The Oklahoma Legislature is not alone in discriminating against marginalized communities. Other states in The Gayly’s region also seem to focus on minority groups, especially LGBTQ people.

In Arkansas, the 2017 legislature considered bills to restrict transgender bathroom use; make it impossible for transgender people to get the gender on their birth certificate changed; and refused to allow both same-sex parents to be listed on their child’s birth certificate.

In Kansas, during a hearing on a bill in 2005, an opponent said, “homosexuals want … government validation of their sins and to intimidate employers, landlords and the populace.”

In Missouri, several bills were introduced that would discriminate against transgender people. And in Texas, Lt. Gov. Dan Patrick, long an opponent of LGBTQ rights, continues efforts to prevent transgender people from using bathrooms that conform to their gender identity.

To be fair, not all legislators practice bigotry against LGBTQ people. The Houston Chronicle reported that more than a dozen senators, probably a majority of the House, have reservations about the need for a bathroom bill.

In Oklahoma, “There are both Democratic and Republican members that are just as upset as we are,” said Stevenson about the cross-dresser email. “It’s a deeper problem than just one email. It’s about not having been trained on how to speak to or about minority populations. I think it’s very much a teachable moment.”

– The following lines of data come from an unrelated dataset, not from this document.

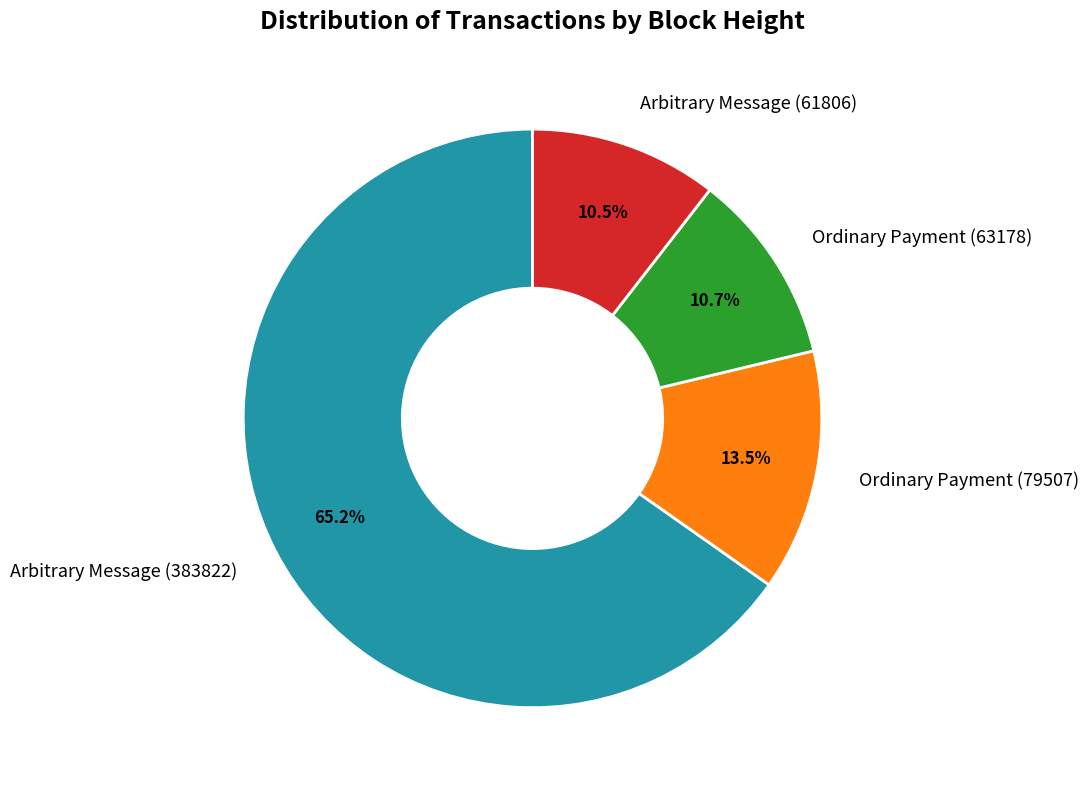

Combined, do Ordinary Payment (63178) and Arbitrary Message (61806) account for over 50%?

No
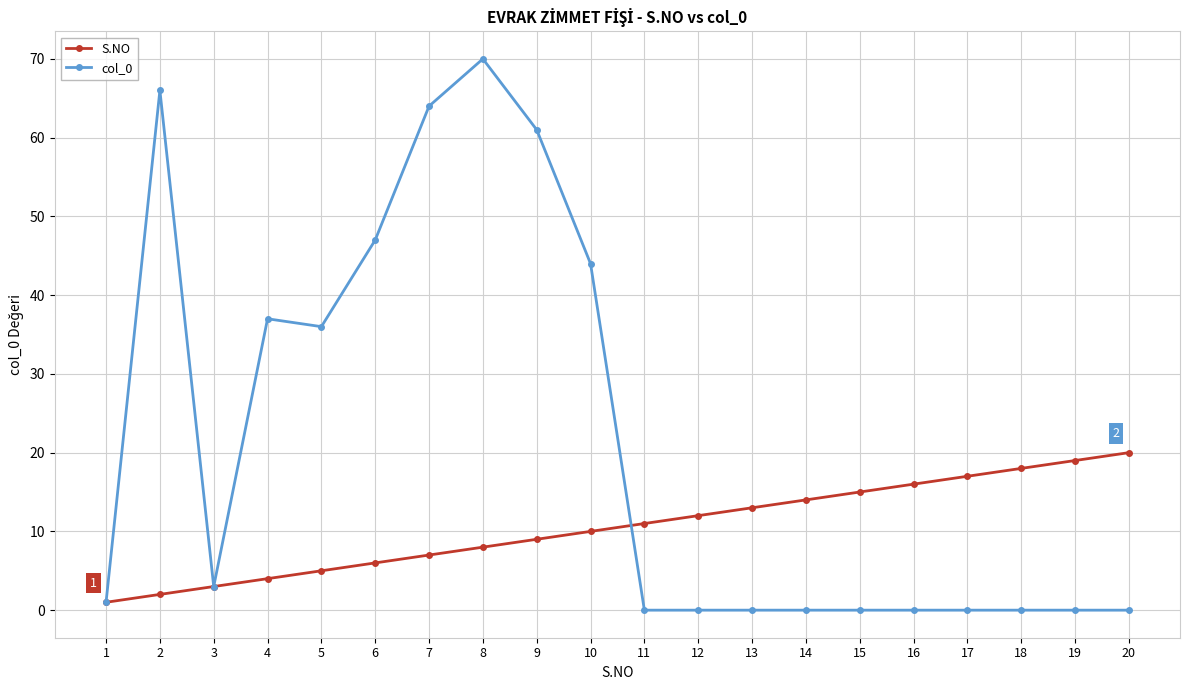

Rank the series by their average value, from lowest to highest.

S.NO, col_0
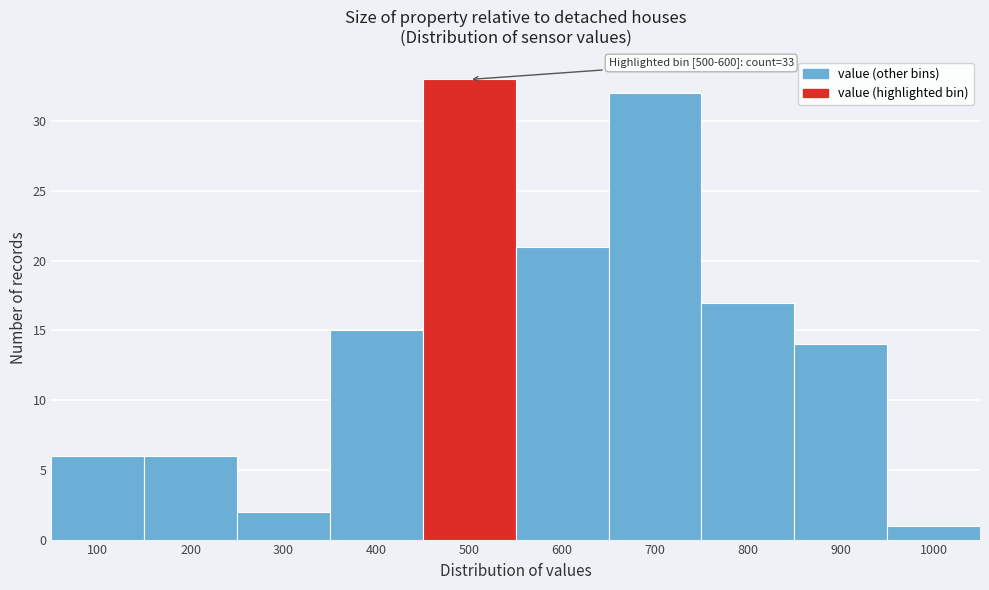

Reading left to right, list all the values displayed in this chart.

100=6	200=6	300=2	400=15	500=33	600=21	700=32	800=17	900=14	1000=1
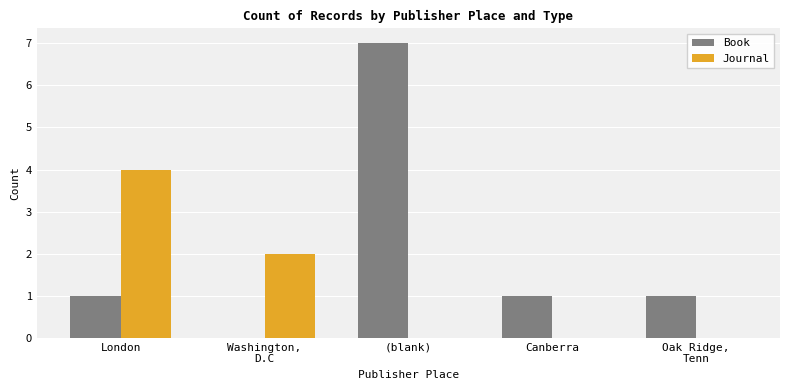

The value of Journal at (blank) is 2. True or false?

False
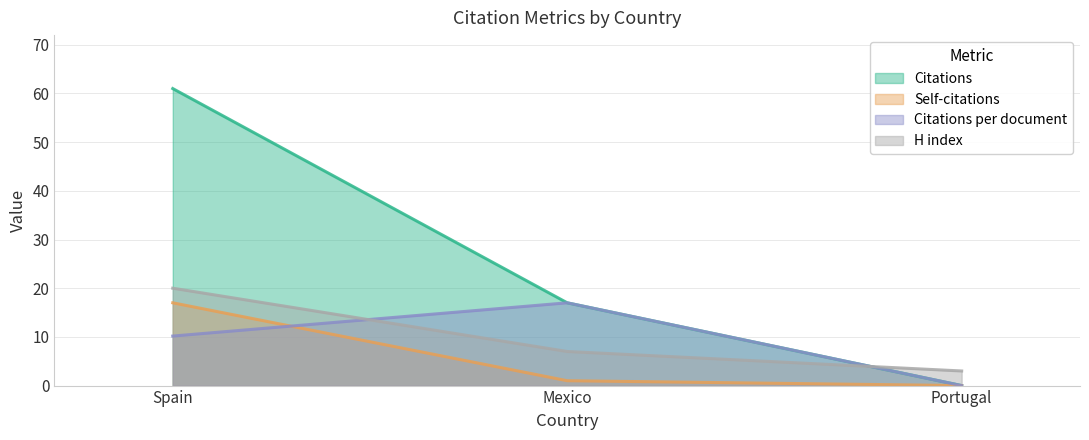

Does the chart have visible grid lines?

Yes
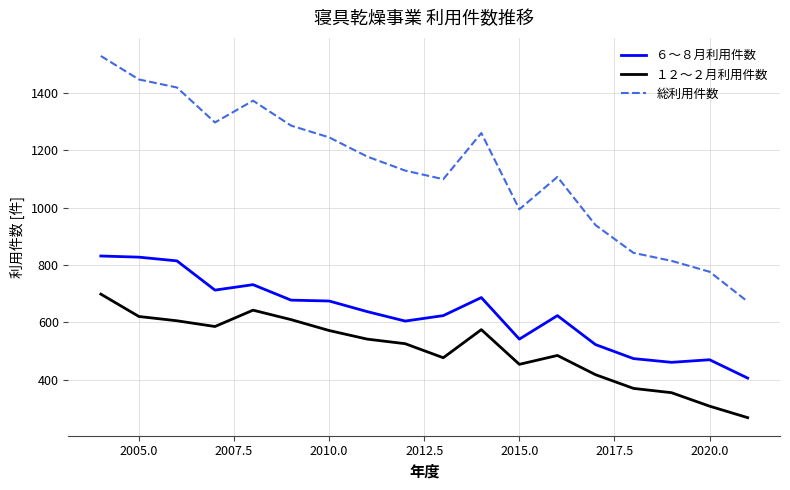

How many lines are shown in the chart?

3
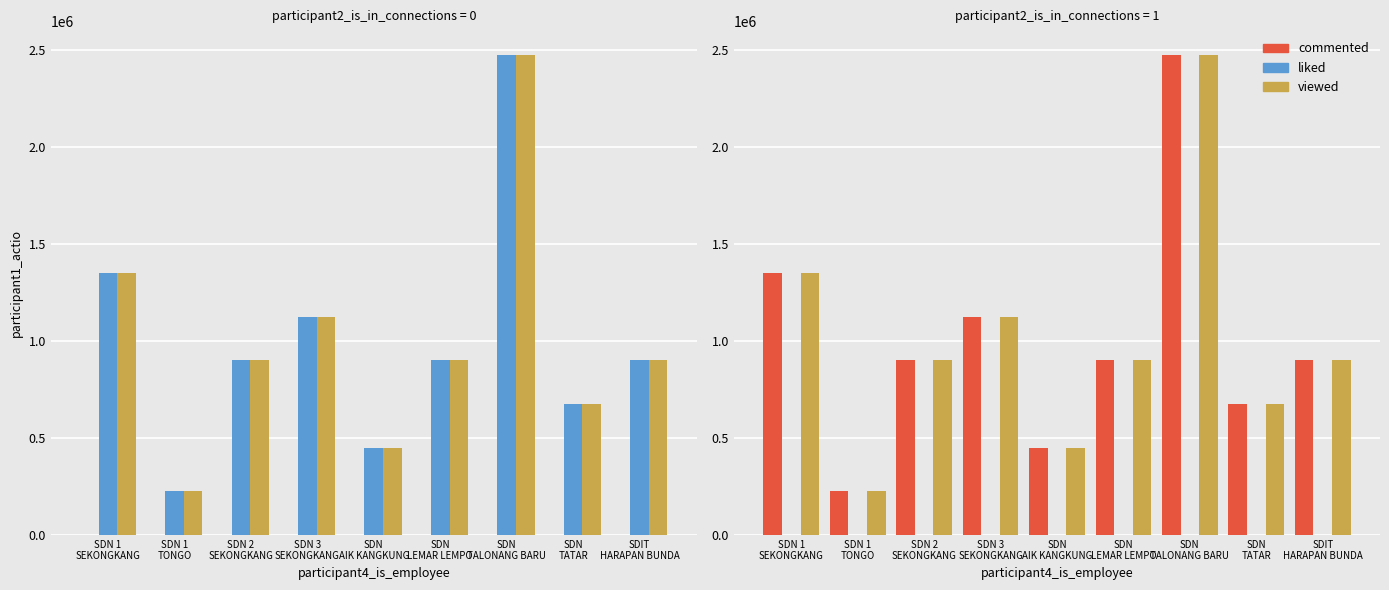

Rank the series at SDN
TATAR from lowest to highest value.

liked, commented, viewed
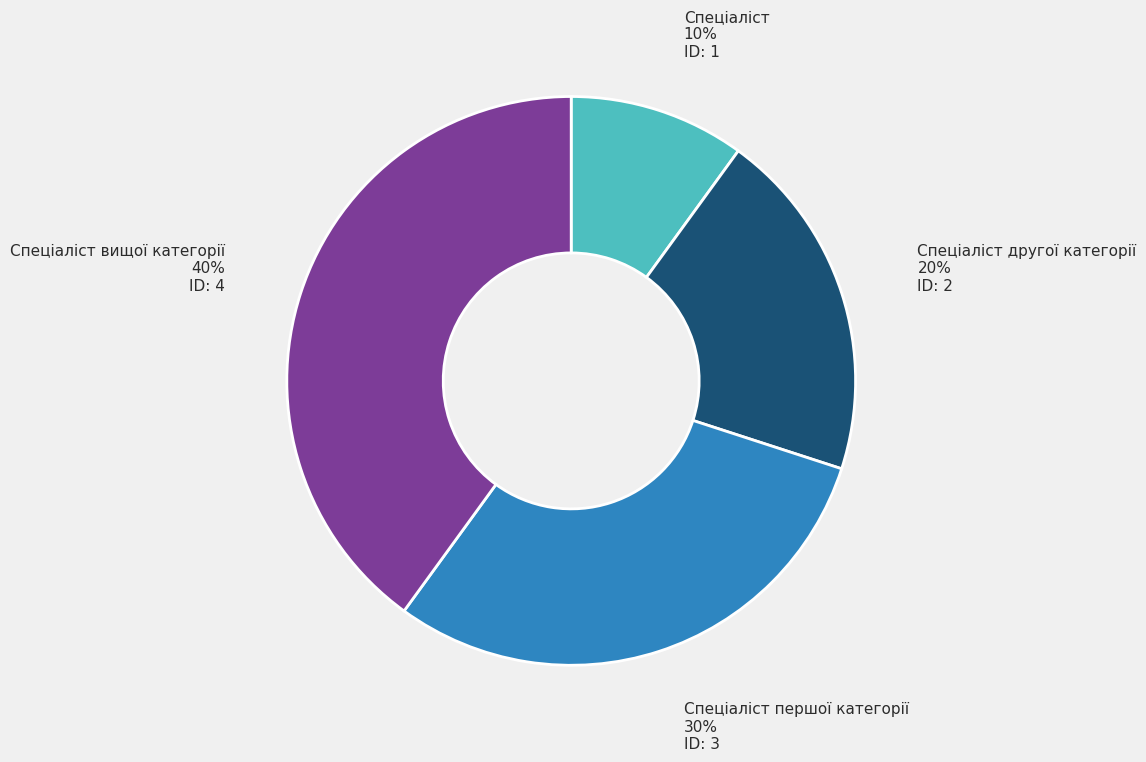

How many slices are in this pie chart?

4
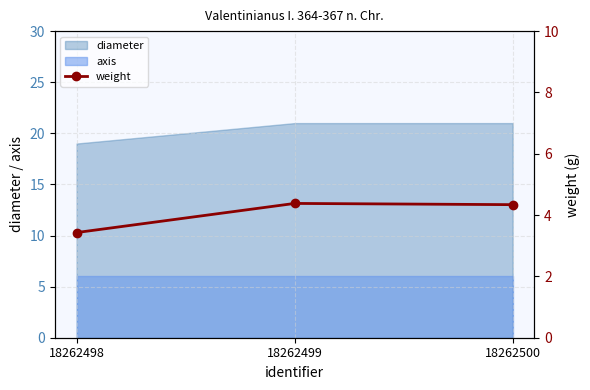

How many values are between 3 and 4?

1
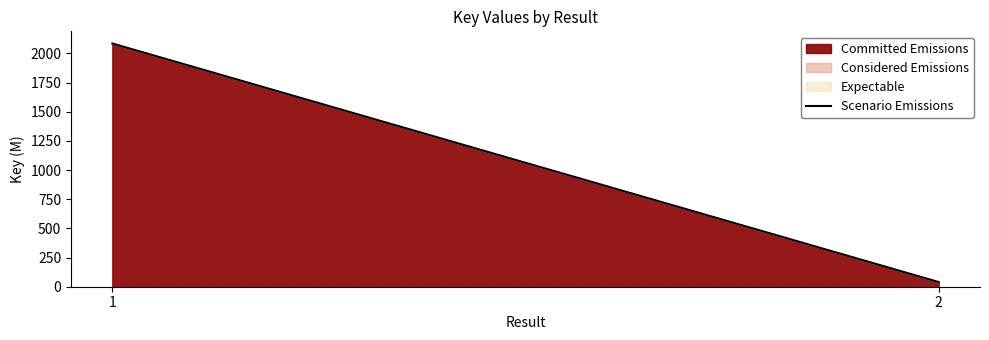

Is it true that the value at 1 is 2939.0?

False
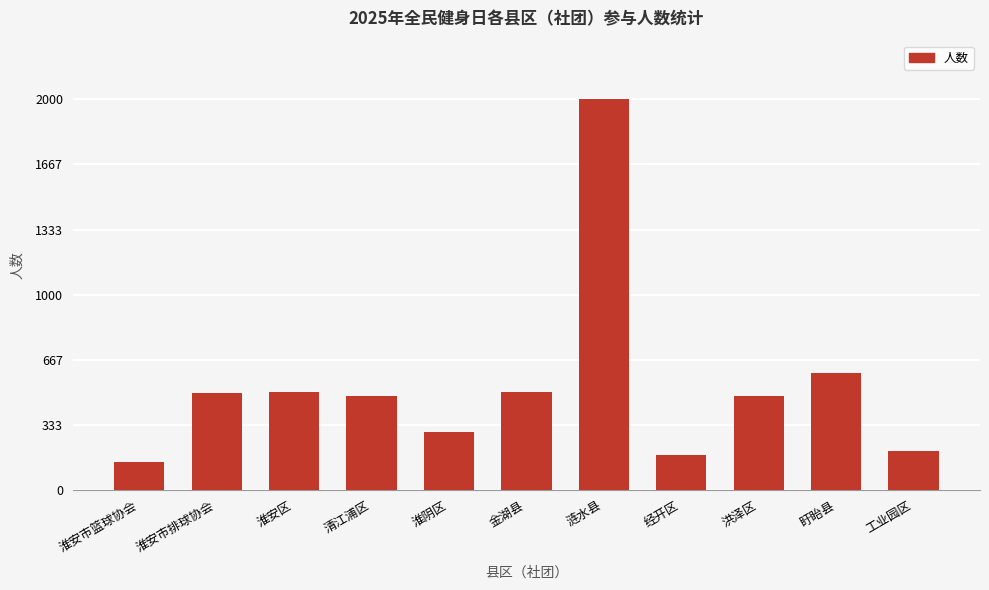

What is the change in value from 淮安市篮球协会 to 涟水县?

+1856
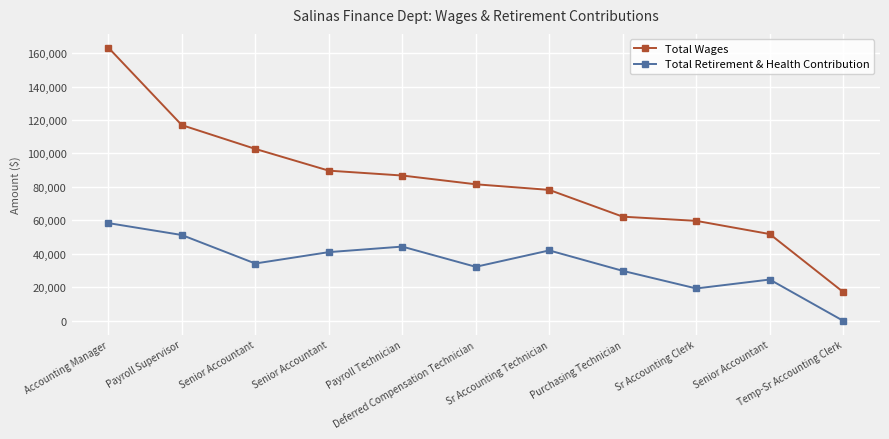

True or false: Total Retirement & Health Contribution and Total Wages cross at least once.

False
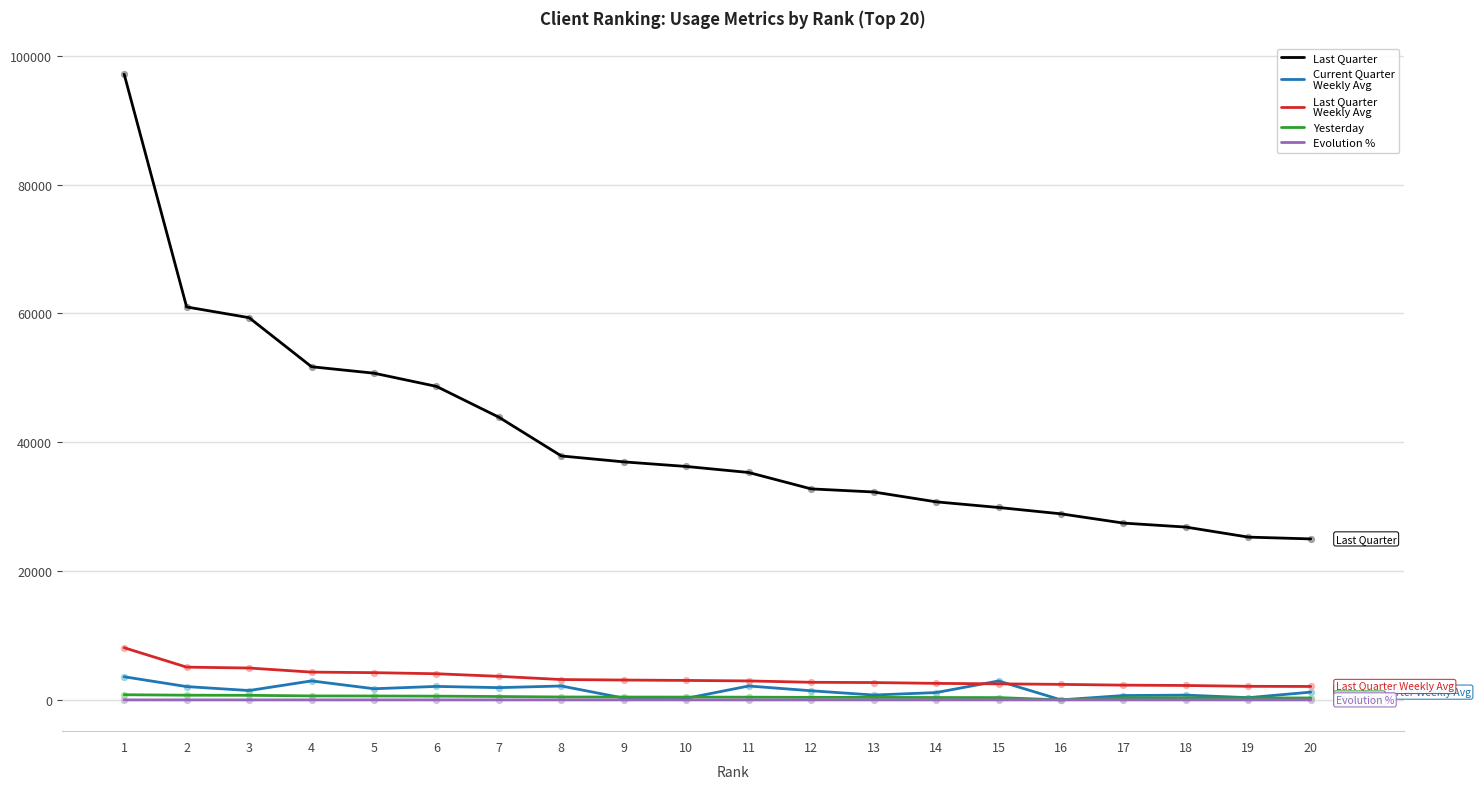

What is the maximum value shown in the chart?

97137.0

Some legislators agree with that assessment. Rep. Emily Virgin (D-Norman) said House members and staffers need, “Some kind of training or course on how to make all Oklahomans feel welcome in their state Capitol.”

Oklahoma State Rep. Cyndi Munson. Official photo.

Rep. Cyndi Munson (D-Oklahoma City) said, “I want every student who came to the Capitol to know three things: You are loved, accepted, and you are always welcome to your State Capitol.”

More sensitivity and diversity training is needed for lawmakers and their staff in this deep red region. Other states’ advocates for minority groups, including LGBTQ advocates, will no doubt continue efforts to help lawmakers better understand their communities, and the needs of those communities.